Les dirigeants cubains défendent la souveraineté, demandent la libération de Maduro

Les dirigeants cubains défendent la souveraineté, demandent la libération de Maduro

Hier, le 11 janvier, le président américain Donald Trump a secoué La Havane en publiant sur X : « Plus de pétrole ou d'argent ne sera envoyé à Cuba – zéro ! Faites un accord avant qu'il ne soit trop tard. » Il a accusé l'île de survivre grâce au pétrole vénézuélien subventionné en échange de « services de sécurité » pour ses dirigeants. Trump a déclaré que ce pacte avait pris fin après une opération militaire américaine il y a environ une semaine qui a renversé et capturé le président Nicolas Maduro Moros, laissant des dizaines de membres de son équipe de sécurité – dont de nombreux Cubains – parmi les victimes.

Ce même jour, Miguel Diaz-Canel, le président de Cuba, a réagi avec force sur X. Il a rappelé à tous que Cuba est une nation libre, indépendante et souveraine, rejetant l'affirmation de Trump selon laquelle l'île échangeait une aide militaire contre du pétrole. « Les États-Unis n'ont pas l'autorité morale pour pointer du doigt Cuba, » a écrit Diaz-Canel, ajoutant que les États-Unis « transforment tout, même des vies humaines, en affaire. »

Il a qualifié les actions des États-Unis d'« hystériques » et a déclaré que le véritable coupable des problèmes économiques de Cuba est les « mesures draconiennes » des sanctions américaines, qui ont resserré le nœud coulant autour de l'île depuis six décennies. « Ceux qui blâment la Révolution pour nos difficultés devraient avoir honte, » a-t-il dit. « Nous n'attaquons ni menaçons d'autres pays, mais nous sommes prêts à défendre notre patrie jusqu'à la dernière goutte de sang. »
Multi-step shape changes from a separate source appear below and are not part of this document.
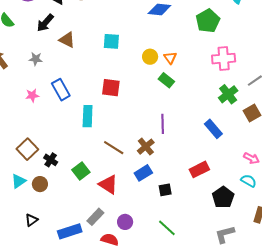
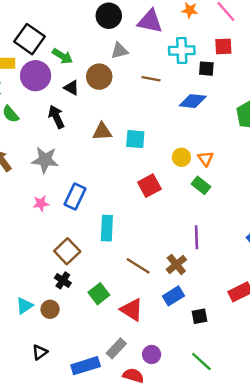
black arrow: (45, 23) -> (56, 117), turned 114
brown triangle: (67, 40) -> (102, 131), moved, turned -30
gray star: (36, 59) -> (45, 160), size x1.6
red square: (111, 88) -> (149, 186), moved, turned -36
blue rectangle: (61, 90) -> (75, 197), turned 55
brown square: (27, 149) -> (67, 251), moved

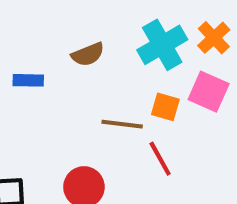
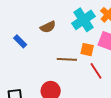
blue rectangle: (28, 80) -> (20, 41), turned 48
red line: (160, 159) -> (96, 71), moved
Le ministre des Affaires étrangères Bruno Rodriguez s'est également exprimé, exigeant la fin de la « détention illégale » du président Nicolas Maduro Moros et de son épouse, Cilia Flores. Cela fait huit jours depuis ce qu'il a appelé le « kidnapping brutal » du leader légitime du Venezuela. Rodriguez a exhorté les États-Unis à respecter l'immunité de Maduro, à stopper la « farce judiciaire et médiatique, » et à garantir sa sécurité. Il a appelé la communauté internationale, de Lagos à Lima, à défendre le droit international et à soutenir les droits de Maduro.

Ce dernier affrontement entre Washington et La Havane ne concerne pas seulement le pétrole ou la politique. Il s'inscrit dans une conversation plus profonde à travers le Sud global, des rues de Nairobi aux barrios de Buenos Aires, sur la souveraineté, l'autodétermination et à quoi ressemble la véritable solidarité.